La barriada ayamontina vivió una intensa jornada de devoción con momentos tan esperados como el paso de la Virgen por la playa, la tradicional «escapaílla» y la puja de la vara
La barriada de Canela, en Ayamonte, volvió a convertirse este domingo en el epicentro de la devoción marinera con la celebración de la procesión de Nuestra Señora del Carmen, una de las citas religiosas más esperadas del calendario festivo de la localidad.
Cientos de vecinos y visitantes acompañaron a la patrona de los marineros durante un recorrido que llenó de emoción las calles del barrio.
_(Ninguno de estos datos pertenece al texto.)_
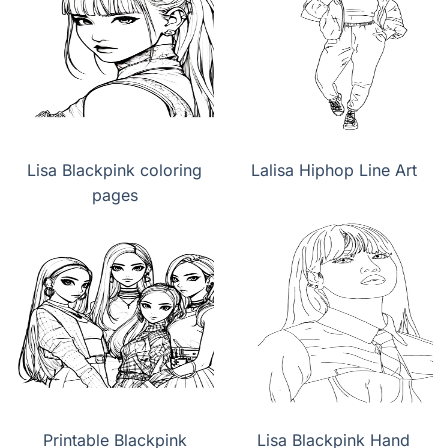
Lisa Blackpink coloring
Lalisa Hiphop Line Art
pages
Printable Blackpink
Lisa Blackpink Hand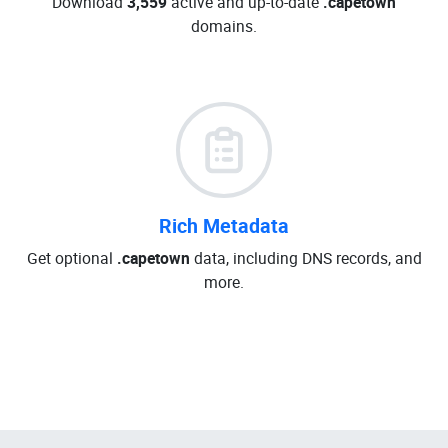
Download
3,559
active and up-to-date
.capetown
domains.
Rich Metadata
Get optional
.capetown
data, including DNS records, and
more.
Al son de la gaita y el tamboril, la imagen recorrió cada rincón de Canela, invitando a los vecinos a salir de sus hogares para recibir la bendición de la Virgen en una tradición que se mantiene viva generación tras generación.
La procesión volvió a reflejar el profundo arraigo que la Virgen del Carmen tiene entre los caneleros, que no quisieron perderse el paso de la imagen por las calles de una barriada que, un año más, se volcó con su patrona.
Desde la Hermandad de Nuestra Señora del Carmen y la Asociación de Vecinos de Canela han realizado un balance muy positivo de unas fiestas que han vuelto a reunir a numerosos vecinos y visitantes en torno a la patrona.
Con esta multitudinaria procesión, la barriada ayamontina volvió a demostrar que la devoción a la Virgen del Carmen continúa siendo uno de los pilares de su identidad, manteniendo vivas unas tradiciones que pasan de generación en generación y que cada verano convierten este rincón de Ayamonte en un lugar de encuentro, fe y emoción compartida.